**DATA RECORDS**
╔══

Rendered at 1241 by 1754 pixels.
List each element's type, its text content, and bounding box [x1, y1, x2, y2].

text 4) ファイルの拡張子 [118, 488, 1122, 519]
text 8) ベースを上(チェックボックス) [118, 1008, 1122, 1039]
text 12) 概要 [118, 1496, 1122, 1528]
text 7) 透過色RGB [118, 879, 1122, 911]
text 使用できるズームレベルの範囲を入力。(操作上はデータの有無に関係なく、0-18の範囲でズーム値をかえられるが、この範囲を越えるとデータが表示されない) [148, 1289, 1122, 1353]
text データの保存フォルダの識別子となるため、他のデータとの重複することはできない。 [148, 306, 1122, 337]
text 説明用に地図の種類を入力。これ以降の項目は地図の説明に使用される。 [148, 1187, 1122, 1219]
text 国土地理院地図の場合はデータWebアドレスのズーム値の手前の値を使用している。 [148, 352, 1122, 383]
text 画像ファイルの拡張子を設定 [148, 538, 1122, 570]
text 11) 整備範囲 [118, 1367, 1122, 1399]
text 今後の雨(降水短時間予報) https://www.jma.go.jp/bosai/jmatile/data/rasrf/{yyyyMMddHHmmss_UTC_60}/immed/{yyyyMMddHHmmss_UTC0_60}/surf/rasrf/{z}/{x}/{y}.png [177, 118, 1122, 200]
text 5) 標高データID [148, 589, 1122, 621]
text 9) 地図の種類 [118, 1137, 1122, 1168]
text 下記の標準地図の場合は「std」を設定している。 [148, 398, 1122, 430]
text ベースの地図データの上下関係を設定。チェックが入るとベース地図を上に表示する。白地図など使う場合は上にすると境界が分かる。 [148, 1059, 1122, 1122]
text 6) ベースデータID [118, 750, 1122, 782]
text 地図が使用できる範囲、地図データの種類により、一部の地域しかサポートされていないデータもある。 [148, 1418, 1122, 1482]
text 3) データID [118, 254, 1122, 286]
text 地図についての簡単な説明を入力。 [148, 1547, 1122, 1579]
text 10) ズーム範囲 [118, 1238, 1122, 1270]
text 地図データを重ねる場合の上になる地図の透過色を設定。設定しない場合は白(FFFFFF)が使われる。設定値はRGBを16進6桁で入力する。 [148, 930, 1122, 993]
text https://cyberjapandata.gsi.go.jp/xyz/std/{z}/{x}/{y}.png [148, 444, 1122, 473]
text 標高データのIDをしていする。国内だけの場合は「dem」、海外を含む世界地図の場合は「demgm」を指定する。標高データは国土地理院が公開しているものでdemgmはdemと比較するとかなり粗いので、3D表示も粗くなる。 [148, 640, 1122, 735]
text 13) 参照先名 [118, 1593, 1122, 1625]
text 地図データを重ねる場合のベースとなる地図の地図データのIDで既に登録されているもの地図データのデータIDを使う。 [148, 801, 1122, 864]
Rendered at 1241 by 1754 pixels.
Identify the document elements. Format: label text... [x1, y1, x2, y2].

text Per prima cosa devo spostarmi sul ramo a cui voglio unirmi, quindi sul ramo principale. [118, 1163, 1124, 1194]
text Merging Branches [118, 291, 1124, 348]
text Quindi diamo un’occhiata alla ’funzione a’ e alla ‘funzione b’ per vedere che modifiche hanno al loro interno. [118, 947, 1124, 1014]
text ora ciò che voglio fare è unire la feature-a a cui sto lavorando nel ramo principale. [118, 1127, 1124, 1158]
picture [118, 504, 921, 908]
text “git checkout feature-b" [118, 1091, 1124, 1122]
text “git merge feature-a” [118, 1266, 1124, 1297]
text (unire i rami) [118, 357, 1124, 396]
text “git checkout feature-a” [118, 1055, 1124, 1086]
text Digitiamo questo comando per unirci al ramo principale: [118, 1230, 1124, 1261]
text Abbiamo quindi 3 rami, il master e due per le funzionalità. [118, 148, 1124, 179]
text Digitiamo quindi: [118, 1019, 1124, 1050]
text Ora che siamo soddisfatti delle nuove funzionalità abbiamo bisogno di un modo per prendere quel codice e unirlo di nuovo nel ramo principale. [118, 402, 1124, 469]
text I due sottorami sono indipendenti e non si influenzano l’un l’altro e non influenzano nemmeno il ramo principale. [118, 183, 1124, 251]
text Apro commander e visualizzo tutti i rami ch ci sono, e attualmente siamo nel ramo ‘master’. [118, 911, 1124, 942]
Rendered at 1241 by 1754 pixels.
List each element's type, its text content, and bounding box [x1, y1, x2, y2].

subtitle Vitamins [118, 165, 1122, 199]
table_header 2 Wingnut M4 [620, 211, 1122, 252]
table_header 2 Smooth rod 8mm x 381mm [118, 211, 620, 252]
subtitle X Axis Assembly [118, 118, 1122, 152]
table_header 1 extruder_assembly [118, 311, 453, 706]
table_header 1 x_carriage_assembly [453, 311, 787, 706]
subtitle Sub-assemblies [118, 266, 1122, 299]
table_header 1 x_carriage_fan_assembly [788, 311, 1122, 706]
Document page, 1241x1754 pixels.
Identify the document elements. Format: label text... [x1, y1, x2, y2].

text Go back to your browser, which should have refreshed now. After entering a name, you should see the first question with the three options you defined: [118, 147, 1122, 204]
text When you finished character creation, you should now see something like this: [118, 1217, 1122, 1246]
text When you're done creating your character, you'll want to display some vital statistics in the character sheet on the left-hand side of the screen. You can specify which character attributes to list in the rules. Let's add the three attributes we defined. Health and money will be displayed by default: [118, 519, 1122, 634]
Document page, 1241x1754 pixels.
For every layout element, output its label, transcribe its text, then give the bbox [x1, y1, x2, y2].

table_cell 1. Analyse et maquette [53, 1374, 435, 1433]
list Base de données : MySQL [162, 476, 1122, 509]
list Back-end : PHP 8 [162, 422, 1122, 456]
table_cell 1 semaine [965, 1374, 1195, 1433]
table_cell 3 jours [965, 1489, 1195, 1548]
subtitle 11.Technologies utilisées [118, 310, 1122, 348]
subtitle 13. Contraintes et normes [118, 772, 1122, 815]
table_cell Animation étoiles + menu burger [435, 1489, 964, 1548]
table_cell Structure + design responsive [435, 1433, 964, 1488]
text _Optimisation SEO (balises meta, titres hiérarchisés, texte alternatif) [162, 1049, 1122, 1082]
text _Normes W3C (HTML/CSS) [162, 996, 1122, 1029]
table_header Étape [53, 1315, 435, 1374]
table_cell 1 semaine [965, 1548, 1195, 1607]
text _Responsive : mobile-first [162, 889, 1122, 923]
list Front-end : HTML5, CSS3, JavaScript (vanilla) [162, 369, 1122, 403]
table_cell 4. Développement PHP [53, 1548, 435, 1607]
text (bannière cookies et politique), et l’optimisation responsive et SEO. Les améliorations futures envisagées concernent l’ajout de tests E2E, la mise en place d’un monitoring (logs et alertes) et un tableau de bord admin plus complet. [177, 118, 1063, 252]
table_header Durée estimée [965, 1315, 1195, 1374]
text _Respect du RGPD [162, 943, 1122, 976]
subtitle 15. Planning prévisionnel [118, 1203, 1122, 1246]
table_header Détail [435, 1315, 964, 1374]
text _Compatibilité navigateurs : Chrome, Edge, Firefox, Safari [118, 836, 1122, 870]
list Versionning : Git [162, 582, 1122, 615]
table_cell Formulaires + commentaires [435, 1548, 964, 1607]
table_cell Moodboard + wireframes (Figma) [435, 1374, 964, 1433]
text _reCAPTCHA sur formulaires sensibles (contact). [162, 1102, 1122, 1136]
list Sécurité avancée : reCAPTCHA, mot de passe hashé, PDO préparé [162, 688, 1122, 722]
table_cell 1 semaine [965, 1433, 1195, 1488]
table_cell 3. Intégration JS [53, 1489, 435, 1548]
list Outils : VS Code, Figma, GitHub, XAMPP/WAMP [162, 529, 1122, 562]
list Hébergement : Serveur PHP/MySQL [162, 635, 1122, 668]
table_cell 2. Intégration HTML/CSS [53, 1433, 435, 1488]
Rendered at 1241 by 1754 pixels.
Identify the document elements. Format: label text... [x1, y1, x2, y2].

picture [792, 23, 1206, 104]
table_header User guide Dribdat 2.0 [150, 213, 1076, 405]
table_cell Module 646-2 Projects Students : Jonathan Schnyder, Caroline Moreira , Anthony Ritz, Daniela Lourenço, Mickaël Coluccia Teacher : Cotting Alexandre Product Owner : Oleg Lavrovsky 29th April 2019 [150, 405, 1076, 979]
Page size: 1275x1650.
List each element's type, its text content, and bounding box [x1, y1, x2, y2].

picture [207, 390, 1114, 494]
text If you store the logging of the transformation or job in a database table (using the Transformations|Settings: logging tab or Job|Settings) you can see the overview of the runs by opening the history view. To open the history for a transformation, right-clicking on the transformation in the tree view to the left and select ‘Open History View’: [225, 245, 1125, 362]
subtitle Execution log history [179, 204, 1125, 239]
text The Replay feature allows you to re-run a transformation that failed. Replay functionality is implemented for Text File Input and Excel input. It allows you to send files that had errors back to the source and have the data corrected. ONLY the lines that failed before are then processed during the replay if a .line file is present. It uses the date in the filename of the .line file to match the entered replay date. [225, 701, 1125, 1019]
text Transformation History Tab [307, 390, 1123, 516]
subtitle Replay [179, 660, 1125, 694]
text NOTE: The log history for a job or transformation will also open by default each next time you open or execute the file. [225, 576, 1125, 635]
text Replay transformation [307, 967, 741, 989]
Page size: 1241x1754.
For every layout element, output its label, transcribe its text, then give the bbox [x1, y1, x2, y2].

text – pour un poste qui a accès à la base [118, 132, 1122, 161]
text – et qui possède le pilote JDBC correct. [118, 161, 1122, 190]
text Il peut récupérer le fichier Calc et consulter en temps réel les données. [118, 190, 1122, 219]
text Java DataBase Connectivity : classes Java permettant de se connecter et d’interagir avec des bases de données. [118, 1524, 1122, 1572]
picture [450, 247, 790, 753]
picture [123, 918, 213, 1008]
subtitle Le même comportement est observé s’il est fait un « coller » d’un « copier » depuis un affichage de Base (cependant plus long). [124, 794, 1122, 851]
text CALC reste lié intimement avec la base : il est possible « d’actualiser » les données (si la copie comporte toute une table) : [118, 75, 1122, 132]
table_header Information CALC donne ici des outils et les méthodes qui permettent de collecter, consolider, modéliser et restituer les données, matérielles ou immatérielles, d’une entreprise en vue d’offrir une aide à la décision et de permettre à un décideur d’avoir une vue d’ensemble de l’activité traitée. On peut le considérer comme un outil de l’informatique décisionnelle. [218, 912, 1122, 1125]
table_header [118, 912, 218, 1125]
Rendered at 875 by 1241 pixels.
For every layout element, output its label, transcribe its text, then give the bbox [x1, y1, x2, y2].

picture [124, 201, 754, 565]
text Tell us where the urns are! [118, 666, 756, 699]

╚══

**AIM**
Lay out the data from the line containing "subtitle Vitamins [118, 165, 1122, 199]" up to and including the line containing "subtitle Sub-assemblies [118, 266, 1122, 299]" as a Markdown table with the columns No. and Line, giving each line its row number and leaving out blank lines.

**SOLUTION TO THIS EXERCISE**
| No. | Line |
|---|---|
| 1 | subtitle Vitamins [118, 165, 1122, 199] |
| 2 | table_header 2 Wingnut M4 [620, 211, 1122, 252] |
| 3 | table_header 2 Smooth rod 8mm x 381mm [118, 211, 620, 252] |
| 4 | subtitle X Axis Assembly [118, 118, 1122, 152] |
| 5 | table_header 1 extruder_assembly [118, 311, 453, 706] |
| 6 | table_header 1 x_carriage_assembly [453, 311, 787, 706] |
| 7 | subtitle Sub-assemblies [118, 266, 1122, 299] |